Effective in 2024, Roth balances will no longer be subject to required minimum distributions prior to a participant’s death. Image: Dilok Klaisataporn/Shutterstock.com
The standard investment limit for the TSP (and other 401(k) type retirement savings plans) is rising to $23,000 for 2024, from $22,500 in 2023. That “elective deferral limit” is the total investment allowed in traditional balances (pre-tax on investment, taxable on withdrawal), Roth balances (after-tax on investment, tax-free on withdrawal if certain conditions are met) or both, for those with both types of balance.
However, the separate “catch-up contribution” investment limit will remain $7,500 in 2024. That is an additional amount above the standard limit allowed for those who are age 50 or older in a year. For those eligible to make catch-up contributions, any investments beyond the standard limit “spill over”—they are automatically designated as catch-up contributions, up to that limit.
Effective in 2024, Roth balances will no longer be subject to required minimum distributions prior to a participant’s death. Those distributions, which must start after turning age 73 for those retired, “will include only your traditional balance, and only distributions from your traditional balance will count toward satisfying the RMD amount.

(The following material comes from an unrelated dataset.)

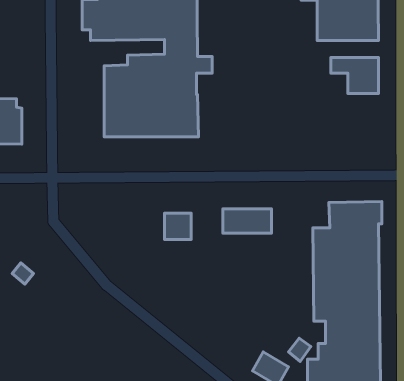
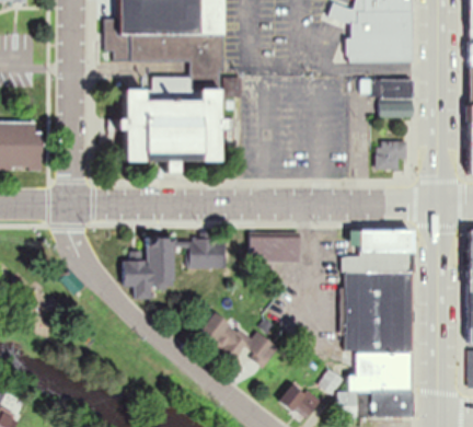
building: none -> [376,141,406,168]
building: none -> [124,238,174,298]
building: none -> [203,311,275,372]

If you have a Roth balance in your TSP account, this means your 2024 RMD amount may be less than it would have been,” recent guidance from the TSP says.
“Calculations for RMDs from spouse beneficiary participant accounts will still include the entire account balance, and any distribution from a spouse beneficiary participant account will still count toward satisfying the RMD,” it adds.
That announcement also contained a reminder of a policy announced earlier, delaying until 2026 a change originally set to occur in 2024 regarding catch-up contribution investments. That will require that those investments can be made only in Roth status for those whose salary income the prior year exceeded a threshold; that originally was set at $145,000 although it may change before the provision takes effect.
Also during 2024 the TSP will transition the I fund to track a different index of international stocks. That will nearly double the number of countries represented by adding stocks of Canada plus leading emerging market countries and will include stocks of smaller companies in all countries included. The new index meanwhile will drop stocks of the Hong Kong market, currently part of the I fund, and will exclude stocks of China—potentially ending a years-long controversy over that issue.
The TSP has not announced a schedule for the transition for the I fund, which is the second-smallest of the five core funds, larger than only the bond F fund.